Workers at TEPCO’s Fukushima Daiichi Nuclear Power Station work among underground water storage pools on 17 April 2013. Two types of above-ground storage tanks rise in the background. An IAEA expert team visited the site on 17 April 2013 as part of a mission to review Japan’s plans to decommission the facility. Photo: Greg Webb / IAEA / Wikimedia Commons


The Inertia

Dumping treated radioactive water into the ocean generally strikes most people as a bad idea. On its face it sure does sound dumb, but the United Nations nuclear watchdog has approved a plan for Japan to release a bunch of it from the Fukushima nuclear disaster into the Pacific Ocean.

The plan has been thoroughly studied by a handful of different agencies, all of which decided it was safe. Still, though, it’s making a lot of folks more than a little uncomfortable.
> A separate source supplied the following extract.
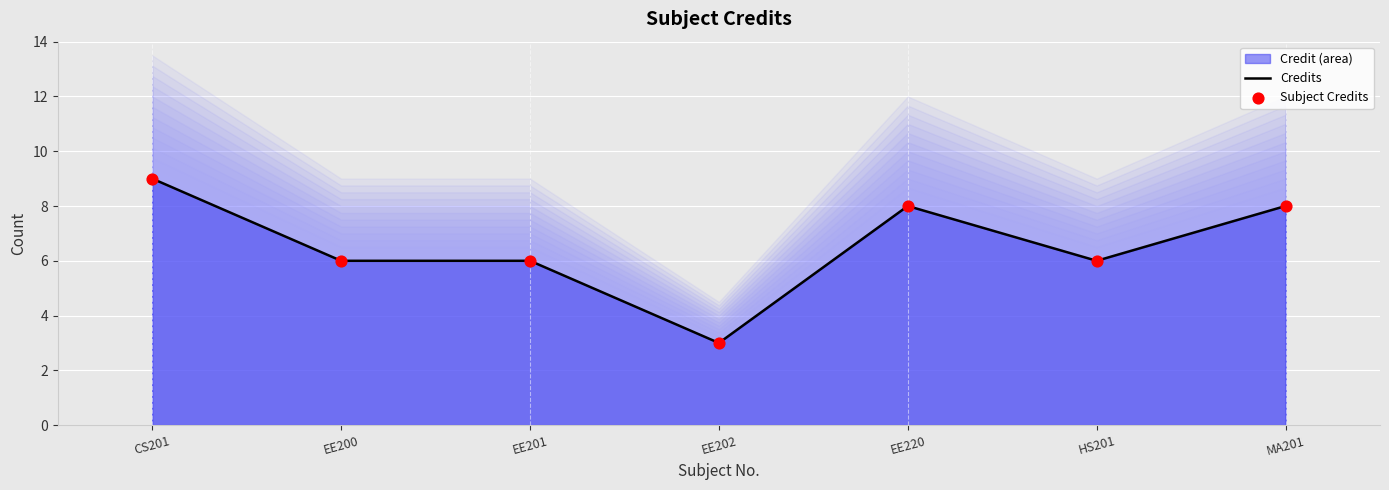

What is the total value across all series at EE220?

16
On July 4, the UN’s International Atomic Energy Agency (IAEA) handed their report to Japanese Prime Minister Fumio Kishida. It came to the conclusion that it was indeed okay to release the Fukushima Daiichi nuclear power station’s water into the sea.

It’s been more than a decade since that horrific tragedy. On March 11, 2011, a 9.0 magnitude earthquake hit off the coast of Japan. The subsequent tsunami killed more than 18,000 people and smashed into the Fukushima Daiichi nuclear power plant, destroying its power supply and the exceedingly important cooling stations. Without those stations, a nuclear meltdown occurs, which is obviously a very bad thing. Despite the Japanese authorities’ best attempts, three of the reactors did just that, dumping way too much radiation into the atmosphere.
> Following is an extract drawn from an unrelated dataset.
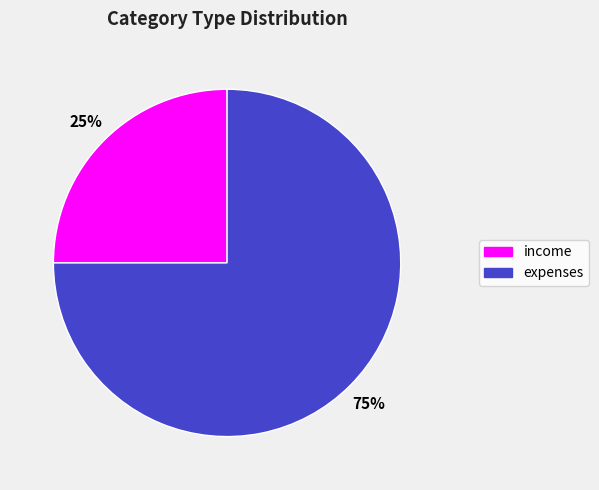

What is the ratio of the value at expenses to the value at income?

3.0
Now though, after 12 years, there’s still a whole bunch of wastewater sitting around. About 1,000 tanks were used to store the radioactive water — both from the tsunami and from the cooling systems around the reactors — and no one really knew what to do with it.

According to reports, there are about 1.3 million tons of of radioactive wastewater in Fukushima. It’s been treated relentlessly to remove most of the radioactive nuclides, but there’s still a bit of something called tritium. It’s not super dangerous, but it’s really hard to separate it from water. Before Japan releases that water, they’ll need to dilute the water to bring the tritium to below regulatory standards.

“Based on its comprehensive assessment, the IAEA has concluded that the approach and activities to the discharge of ALPS treated water taken by Japan are consistent with relevant international safety standards,” IAEA Director General Rafael Mariano Grossi wrote in the report. “Furthermore, the IAEA notes the controlled, gradual discharges of the treated water to the sea, as currently planned and assessed by TEPCO, would have a negligible radiological impact on people and the environment.”

Still, though, a lot of people hate the idea. Greenpeace, as you’d expect, is staunchly against the plan.

“The nations of the G7 have chosen politics over science and the protection of the marine environment with their decision today to support the Japanese government’s plans to discharge Fukushima radioactive waste water into the Pacific Ocean,” the organization wrote in a press release. “…The marine environment is under extreme pressure from climate change, overfishing and resource extraction. Yet, the G7 thinks it’s acceptable to endorse plans to deliberately dump nuclear waste into the ocean. Politics inside the G7 at Sapporo just trumped science, environmental protection, and international law.”

It’s unlikely that anyone’s qualms will affect the decision, though, and we’re likely to see the plan go ahead.